*** Extracted material ***
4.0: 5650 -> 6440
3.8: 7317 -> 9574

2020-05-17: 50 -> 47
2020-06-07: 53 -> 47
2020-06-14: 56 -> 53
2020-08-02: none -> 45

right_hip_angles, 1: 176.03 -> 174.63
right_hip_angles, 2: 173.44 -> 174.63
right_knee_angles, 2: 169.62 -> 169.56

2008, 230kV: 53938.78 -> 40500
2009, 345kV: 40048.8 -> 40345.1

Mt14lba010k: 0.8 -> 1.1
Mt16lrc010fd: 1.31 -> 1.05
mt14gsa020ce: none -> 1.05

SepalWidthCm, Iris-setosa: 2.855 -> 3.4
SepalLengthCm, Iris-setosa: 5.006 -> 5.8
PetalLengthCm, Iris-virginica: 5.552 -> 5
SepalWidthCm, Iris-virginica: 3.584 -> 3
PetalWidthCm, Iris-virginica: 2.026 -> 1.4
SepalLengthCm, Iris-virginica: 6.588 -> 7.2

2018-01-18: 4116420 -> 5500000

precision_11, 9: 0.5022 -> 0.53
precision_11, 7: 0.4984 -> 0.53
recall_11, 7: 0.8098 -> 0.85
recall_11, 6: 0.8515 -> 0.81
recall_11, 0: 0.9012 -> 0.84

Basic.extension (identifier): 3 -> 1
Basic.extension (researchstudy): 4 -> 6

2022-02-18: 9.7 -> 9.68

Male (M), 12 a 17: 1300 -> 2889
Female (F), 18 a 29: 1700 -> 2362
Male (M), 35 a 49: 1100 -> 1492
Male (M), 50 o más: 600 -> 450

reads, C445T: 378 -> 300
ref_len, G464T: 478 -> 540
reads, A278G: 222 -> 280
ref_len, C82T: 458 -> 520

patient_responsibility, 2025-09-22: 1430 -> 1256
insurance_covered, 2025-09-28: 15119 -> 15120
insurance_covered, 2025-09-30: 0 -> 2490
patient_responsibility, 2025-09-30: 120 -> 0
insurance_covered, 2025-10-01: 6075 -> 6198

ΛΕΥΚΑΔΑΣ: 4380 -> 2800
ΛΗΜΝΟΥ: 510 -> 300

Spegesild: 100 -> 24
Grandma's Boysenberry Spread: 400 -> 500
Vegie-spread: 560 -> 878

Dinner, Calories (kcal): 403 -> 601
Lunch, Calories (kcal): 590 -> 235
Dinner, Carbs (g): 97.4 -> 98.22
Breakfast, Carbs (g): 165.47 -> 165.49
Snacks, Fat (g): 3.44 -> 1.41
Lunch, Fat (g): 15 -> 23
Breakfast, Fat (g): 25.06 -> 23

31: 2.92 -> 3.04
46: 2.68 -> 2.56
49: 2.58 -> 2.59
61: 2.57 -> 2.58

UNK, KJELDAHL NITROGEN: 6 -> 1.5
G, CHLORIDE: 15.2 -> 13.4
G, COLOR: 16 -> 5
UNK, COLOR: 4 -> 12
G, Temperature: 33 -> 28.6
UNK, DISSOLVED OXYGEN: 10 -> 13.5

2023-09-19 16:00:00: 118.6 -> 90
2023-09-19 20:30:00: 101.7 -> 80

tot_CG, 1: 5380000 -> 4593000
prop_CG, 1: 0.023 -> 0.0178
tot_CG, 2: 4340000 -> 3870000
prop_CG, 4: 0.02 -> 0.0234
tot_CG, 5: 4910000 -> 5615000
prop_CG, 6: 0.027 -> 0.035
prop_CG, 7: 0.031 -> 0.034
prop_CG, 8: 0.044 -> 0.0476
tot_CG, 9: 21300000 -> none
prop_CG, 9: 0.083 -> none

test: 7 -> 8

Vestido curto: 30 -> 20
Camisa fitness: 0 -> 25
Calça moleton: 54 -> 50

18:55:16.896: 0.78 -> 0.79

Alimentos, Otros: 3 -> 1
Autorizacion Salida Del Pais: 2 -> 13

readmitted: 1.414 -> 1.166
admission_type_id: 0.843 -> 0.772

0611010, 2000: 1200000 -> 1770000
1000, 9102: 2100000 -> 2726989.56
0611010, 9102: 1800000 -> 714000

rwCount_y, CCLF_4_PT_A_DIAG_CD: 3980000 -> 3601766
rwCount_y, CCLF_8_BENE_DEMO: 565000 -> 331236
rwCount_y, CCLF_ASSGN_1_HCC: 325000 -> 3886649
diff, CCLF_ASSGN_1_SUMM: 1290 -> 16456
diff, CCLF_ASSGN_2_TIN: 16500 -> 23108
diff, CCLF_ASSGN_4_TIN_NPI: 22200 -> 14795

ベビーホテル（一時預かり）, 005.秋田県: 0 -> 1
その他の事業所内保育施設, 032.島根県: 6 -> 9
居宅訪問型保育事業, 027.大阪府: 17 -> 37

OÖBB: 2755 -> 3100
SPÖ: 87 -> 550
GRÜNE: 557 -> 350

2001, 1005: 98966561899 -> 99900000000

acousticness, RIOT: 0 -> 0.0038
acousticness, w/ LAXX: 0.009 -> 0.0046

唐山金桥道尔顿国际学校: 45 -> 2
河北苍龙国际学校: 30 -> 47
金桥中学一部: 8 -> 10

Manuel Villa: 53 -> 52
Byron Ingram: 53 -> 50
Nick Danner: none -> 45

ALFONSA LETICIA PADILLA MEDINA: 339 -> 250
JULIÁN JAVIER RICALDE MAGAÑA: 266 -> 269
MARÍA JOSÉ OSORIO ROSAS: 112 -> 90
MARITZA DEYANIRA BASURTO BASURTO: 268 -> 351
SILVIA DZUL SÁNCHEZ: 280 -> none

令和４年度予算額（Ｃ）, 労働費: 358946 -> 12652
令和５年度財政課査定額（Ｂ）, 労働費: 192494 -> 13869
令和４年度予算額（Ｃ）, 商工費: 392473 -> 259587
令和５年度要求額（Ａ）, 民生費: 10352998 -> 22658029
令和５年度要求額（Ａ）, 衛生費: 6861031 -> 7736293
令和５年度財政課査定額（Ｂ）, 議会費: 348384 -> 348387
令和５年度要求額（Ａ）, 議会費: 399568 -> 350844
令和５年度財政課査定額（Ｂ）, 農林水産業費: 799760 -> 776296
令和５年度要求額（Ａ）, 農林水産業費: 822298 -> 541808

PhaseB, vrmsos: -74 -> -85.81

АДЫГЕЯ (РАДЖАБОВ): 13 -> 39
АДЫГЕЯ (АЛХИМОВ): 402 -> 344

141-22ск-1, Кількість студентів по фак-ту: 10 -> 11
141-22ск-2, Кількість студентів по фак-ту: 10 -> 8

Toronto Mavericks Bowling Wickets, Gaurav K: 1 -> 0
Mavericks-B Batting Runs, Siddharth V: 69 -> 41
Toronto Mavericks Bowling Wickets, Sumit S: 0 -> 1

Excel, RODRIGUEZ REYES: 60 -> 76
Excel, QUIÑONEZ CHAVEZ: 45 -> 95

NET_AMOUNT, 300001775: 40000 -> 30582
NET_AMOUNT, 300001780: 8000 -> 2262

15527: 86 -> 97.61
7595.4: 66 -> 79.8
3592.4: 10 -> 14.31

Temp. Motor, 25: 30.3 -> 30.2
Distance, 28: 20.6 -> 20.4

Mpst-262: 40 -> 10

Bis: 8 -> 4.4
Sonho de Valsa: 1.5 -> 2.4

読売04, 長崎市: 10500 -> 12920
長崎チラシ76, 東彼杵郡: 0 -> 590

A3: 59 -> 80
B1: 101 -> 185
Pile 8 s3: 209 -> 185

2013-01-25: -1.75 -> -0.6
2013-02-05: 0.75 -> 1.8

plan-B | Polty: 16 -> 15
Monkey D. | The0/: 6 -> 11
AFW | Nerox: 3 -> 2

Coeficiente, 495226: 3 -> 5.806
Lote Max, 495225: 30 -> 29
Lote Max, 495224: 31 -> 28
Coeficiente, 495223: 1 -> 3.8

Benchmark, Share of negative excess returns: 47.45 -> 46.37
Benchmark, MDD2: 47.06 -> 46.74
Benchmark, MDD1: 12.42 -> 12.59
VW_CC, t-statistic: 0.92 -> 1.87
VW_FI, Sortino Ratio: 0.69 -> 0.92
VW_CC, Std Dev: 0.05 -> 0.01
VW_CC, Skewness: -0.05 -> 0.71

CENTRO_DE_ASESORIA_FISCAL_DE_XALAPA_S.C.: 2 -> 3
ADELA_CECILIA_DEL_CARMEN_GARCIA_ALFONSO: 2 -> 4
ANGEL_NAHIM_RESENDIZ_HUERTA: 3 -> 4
*** End of Extracted material ***
(Your task)
Copy each line of the records that contains the word "reads".

(Completed exercise)
reads, C445T: 378 -> 300
reads, A278G: 222 -> 280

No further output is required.